At a mathematical level, the fact that randomised low discrepancy sequences produce both unbiased estimators and error rates of order

$\mathfrak{O}(N^{-1}\log(N)^{d-}) \text{ at cost } \mathfrak{O}(N\log(N))$

means that randomised quasi-Monte Carlo methods should always be used, instead of regular Monte Carlo methods! So why is it not always used?! The difficulty stands [I think] in expressing the Monte Carlo estimators in terms of a deterministic function of a fixed number of uniforms (and possibly of past simulated values). At least this is why I never attempted at crossing the Rubicon into the quasi-Monte Carlo realm… And maybe also why the step had to appear in connection with particle filters, which can be seen as dynamic importance sampling methods and hence enjoy a local iid-ness that relates better to quasi-Monte Carlo integrators than single-chain MCMC algorithms.  For instance, each resampling step in a particle filter consists in a repeated multinomial generation, hence should have been turned into quasi-Monte Carlo ages ago. (However, rather than the basic solution drafted in Table 2, lower variance solutions like systematic and residual sampling have been proposed in the particle literature and I wonder if any of these is a special form of quasi-Monte Carlo.) In the present setting, the authors move further and apply quasi-Monte Carlo to the particles themselves. However, they still assume the deterministic transform

$\mathbf{x}_t^n = \Gamma_t(\mathbf{x}_{t-1}^n,\mathbf{u}_{t}^n)$

which the q-block on which I stumbled each time I contemplated quasi-Monte Carlo… So the fundamental difficulty with the whole proposal is that the generation from the Markov proposal

$m_t(\tilde{\mathbf{x}}_{t-1}^n,\cdot)$

has to be of the above form. Is the strength of this assumption discussed anywhere in the paper? All baseline distributions there are normal. And in the case it does not easily apply, what would the gain bw in only using the second step (i.e., quasi-Monte Carlo-ing the multinomial simulation from the empirical cdf)? In a sequential setting with unknown parameters θ, the transform is modified each time θ is modified and I wonder at the impact on computing cost if the inverse cdf is not available analytically. And I presume simulating the θ’s cannot benefit from quasi-Monte Carlo improvements.

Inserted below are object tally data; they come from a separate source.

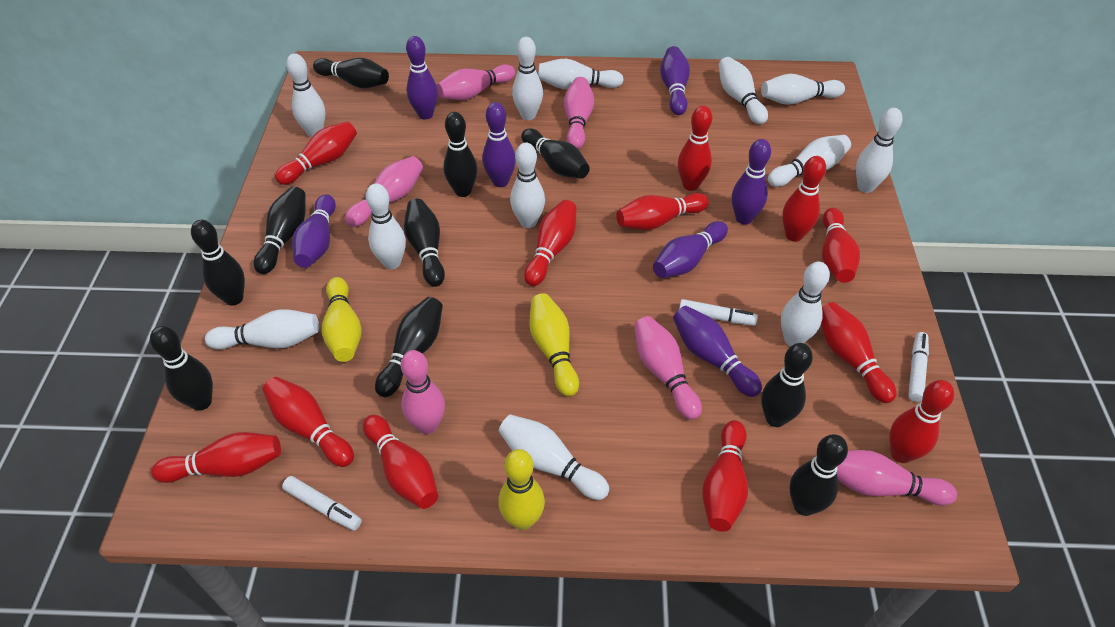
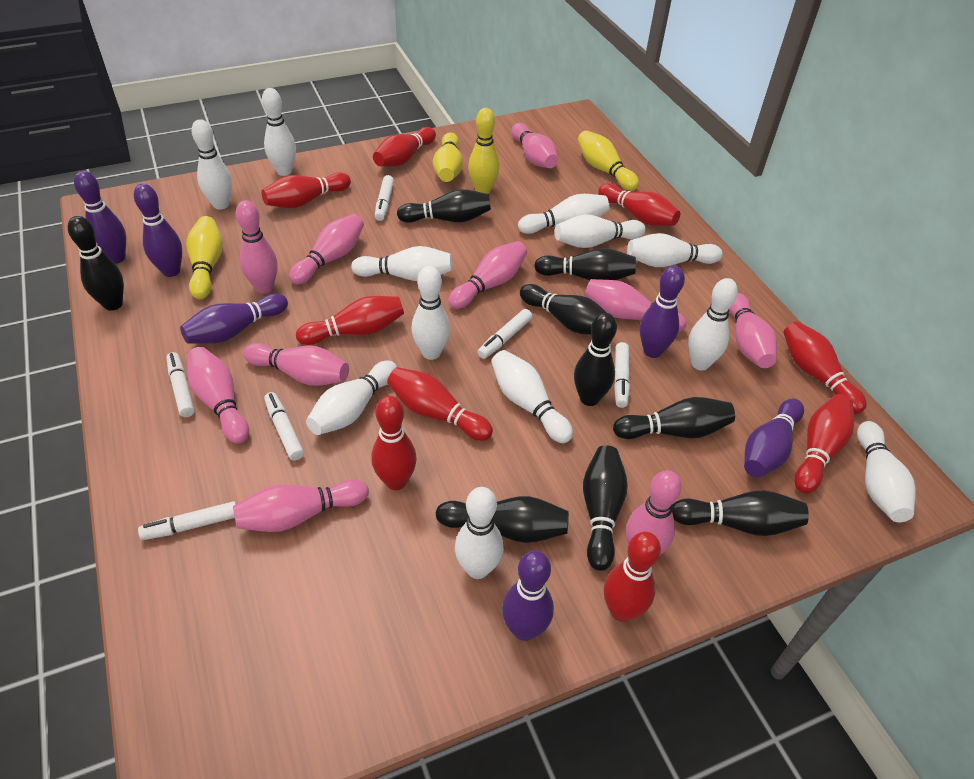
black bowling pin: 10 -> 9
pink bowling pin: 6 -> 10
purple bowling pin: 7 -> 6
red bowling pin: 12 -> 9
white marker: 3 -> 6
yellow bowling pin: 3 -> 4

The paper obviously cannot get into every detail, obviously, but I would also welcome indications on the cost of deriving the Hilbert curve, in particular in connection with the dimension d as it has to separate all of the N particles, and on the stopping rule on m that means only Hm is used.

Another question stands with the multiplicity of low discrepancy sequences and their impact on the overall convergence. If Art Owen’s (1997) nested scrambling leads to the best rate, as implied by Theorem 7, why should we ever consider another choice?

In connection with Lemma 1 and the sequential quasi-Monte Carlo approximation of the evidence, I wonder at any possible Rao-Blackwellisation using all proposed moves rather than only those accepted. I mean, from a quasi-Monte Carlo viewpoint, is Rao-Blackwellisation easier and is it of any significant interest?

What are the computing costs and gains for forward and backward sampling? They are not discussed there. I also fail to understand the trick at the end of 4.2.1, using SQMC on a single vector instead of (t+1) of them. Again assuming inverse cdfs are available? Any connection with the Polson et al.’s particle learning literature?

Last questions: what is the (learning) effort for lazy me to move to SQMC? Any hope of stepping outside particle filtering?